→ **Aim of the exercise**
In the passage below on object classes for ship navigation, what does the "unidentified ship-N" category represent?
[Opening Supplied passage section]
4.2   Accuracy performance evaluation criteria of object detection

Our classification strategy aims to address the complexity of navigation waterways by dividing objects that may affect ship navigation into two classes: navigable and surrounding coastal areas. Instead of classifying ships based on traditional ship classes, we classify objects in the navigable area into seven classes: “workboat”, “cargo ship”, “own body”, “unidentified ship”, “unidentified ship-N”, “packet”, “ship bow”, and “island”. The “unidentified ship-N” category represents ships that are difficult to distinguish at night, which poses a challenge for current DL models because of their large feature scale. For objects that may affect model recognition in the surrounding shore area, we classify them based on the following common main objects: “gantry crane”, “lighthouse”, “bridge”, and “ship lock”. These classes are easy to identify and can help the model distinguish between objects in navigable areas and objects on the shore.
[Closing Supplied passage section]
[Opening Material provided section]
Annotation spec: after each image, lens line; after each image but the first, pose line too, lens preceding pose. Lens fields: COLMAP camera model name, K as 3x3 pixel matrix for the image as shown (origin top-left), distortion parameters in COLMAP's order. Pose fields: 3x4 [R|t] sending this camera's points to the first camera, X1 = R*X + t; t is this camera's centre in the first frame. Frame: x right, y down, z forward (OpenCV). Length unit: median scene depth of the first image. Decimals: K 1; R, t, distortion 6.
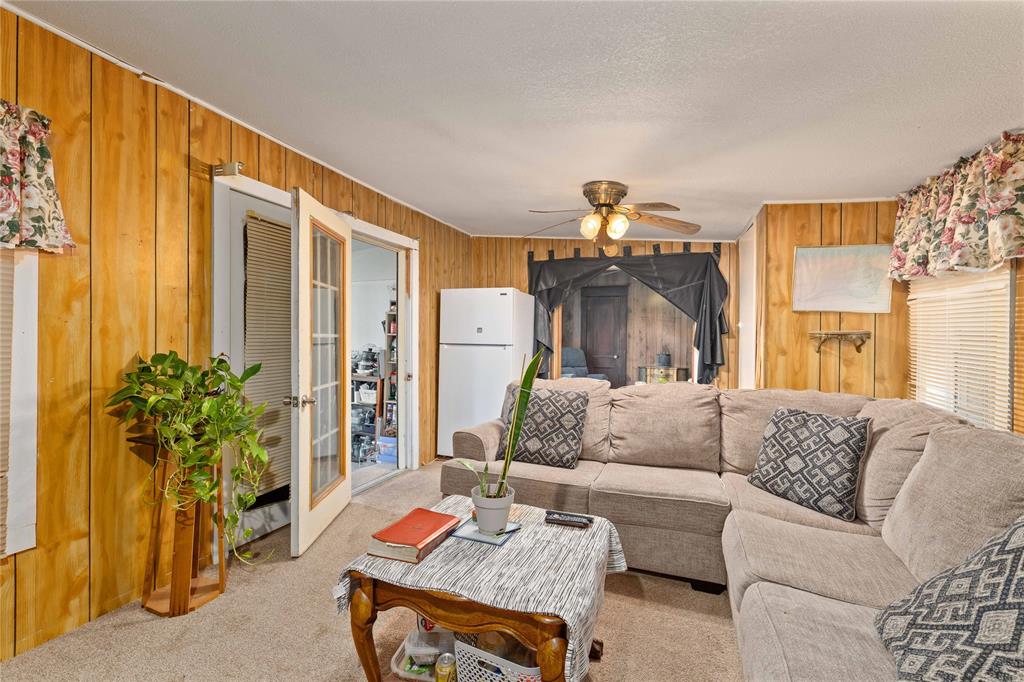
lens RADIAL K [[448.8, 0, 512.4], [0, 448.8, 339.3], [0, 0, 1]] dist [-0.001093, -0.000095]
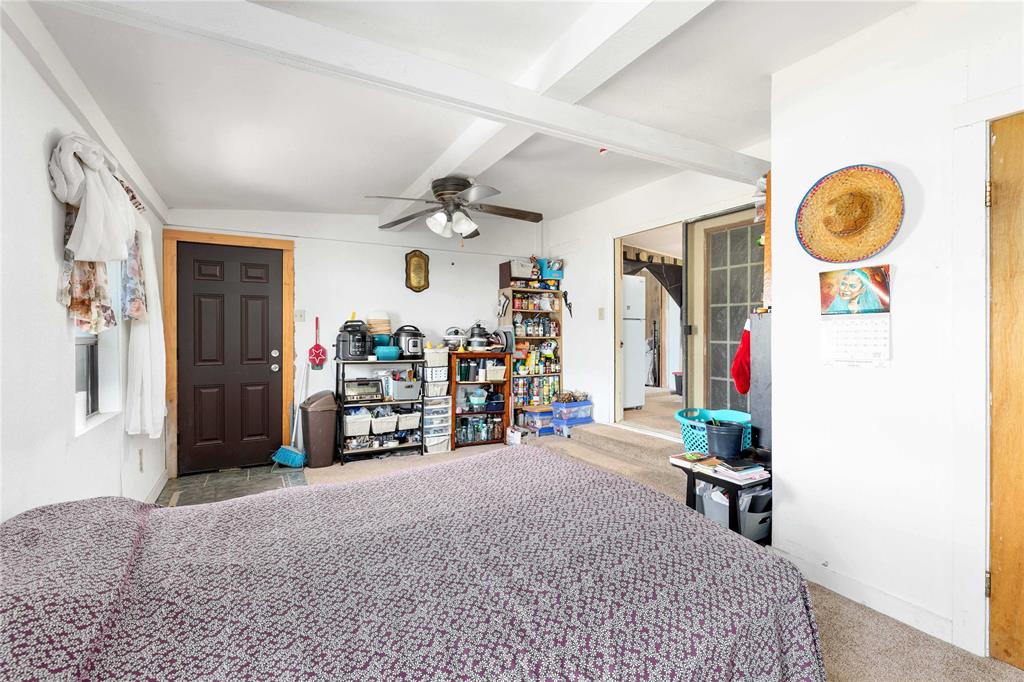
[Closing Material provided section]
→ **Reply to the task**
It represents ships that are difficult to distinguish at night.